Task requirements: Retype the records below from their first line through the line containing "recuerde, la capture en el sistema correcto y", and include nothing else.

Available records:
_ _ _ _

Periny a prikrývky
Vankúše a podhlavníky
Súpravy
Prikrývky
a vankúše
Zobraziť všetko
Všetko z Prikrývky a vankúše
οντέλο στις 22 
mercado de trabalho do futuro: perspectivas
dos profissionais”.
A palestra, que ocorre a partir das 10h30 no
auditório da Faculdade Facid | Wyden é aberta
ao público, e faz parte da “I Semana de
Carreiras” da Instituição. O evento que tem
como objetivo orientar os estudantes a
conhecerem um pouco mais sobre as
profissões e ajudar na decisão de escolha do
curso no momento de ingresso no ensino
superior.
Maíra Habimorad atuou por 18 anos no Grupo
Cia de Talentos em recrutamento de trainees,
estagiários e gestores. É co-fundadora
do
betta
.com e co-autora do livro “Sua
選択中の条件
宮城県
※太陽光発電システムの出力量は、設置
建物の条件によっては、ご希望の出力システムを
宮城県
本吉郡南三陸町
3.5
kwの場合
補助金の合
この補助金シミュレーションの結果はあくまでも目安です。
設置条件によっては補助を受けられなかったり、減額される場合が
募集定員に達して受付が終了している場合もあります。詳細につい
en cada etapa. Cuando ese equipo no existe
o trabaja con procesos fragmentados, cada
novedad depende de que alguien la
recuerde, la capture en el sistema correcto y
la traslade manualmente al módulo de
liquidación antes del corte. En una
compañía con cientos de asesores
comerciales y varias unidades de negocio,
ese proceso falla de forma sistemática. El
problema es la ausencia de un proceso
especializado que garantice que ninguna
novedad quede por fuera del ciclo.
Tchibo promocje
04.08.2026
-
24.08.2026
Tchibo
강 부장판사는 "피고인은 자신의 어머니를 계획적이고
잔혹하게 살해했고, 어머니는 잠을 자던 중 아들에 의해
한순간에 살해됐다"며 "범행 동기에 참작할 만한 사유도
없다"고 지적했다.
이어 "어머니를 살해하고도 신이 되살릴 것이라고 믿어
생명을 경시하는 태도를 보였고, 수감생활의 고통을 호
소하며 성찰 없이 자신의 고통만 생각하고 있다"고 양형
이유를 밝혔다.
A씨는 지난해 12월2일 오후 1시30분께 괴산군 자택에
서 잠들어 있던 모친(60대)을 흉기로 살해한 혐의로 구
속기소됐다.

_ _ _ _

Result of this task:
Periny a prikrývky
Vankúše a podhlavníky
Súpravy
Prikrývky
a vankúše
Zobraziť všetko
Všetko z Prikrývky a vankúše
οντέλο στις 22 
mercado de trabalho do futuro: perspectivas
dos profissionais”.
A palestra, que ocorre a partir das 10h30 no
auditório da Faculdade Facid | Wyden é aberta
ao público, e faz parte da “I Semana de
Carreiras” da Instituição. O evento que tem
como objetivo orientar os estudantes a
conhecerem um pouco mais sobre as
profissões e ajudar na decisão de escolha do
curso no momento de ingresso no ensino
superior.
Maíra Habimorad atuou por 18 anos no Grupo
Cia de Talentos em recrutamento de trainees,
estagiários e gestores. É co-fundadora
do
betta
.com e co-autora do livro “Sua
選択中の条件
宮城県
※太陽光発電システムの出力量は、設置
建物の条件によっては、ご希望の出力システムを
宮城県
本吉郡南三陸町
3.5
kwの場合
補助金の合
この補助金シミュレーションの結果はあくまでも目安です。
設置条件によっては補助を受けられなかったり、減額される場合が
募集定員に達して受付が終了している場合もあります。詳細につい
en cada etapa. Cuando ese equipo no existe
o trabaja con procesos fragmentados, cada
novedad depende de que alguien la
recuerde, la capture en el sistema correcto y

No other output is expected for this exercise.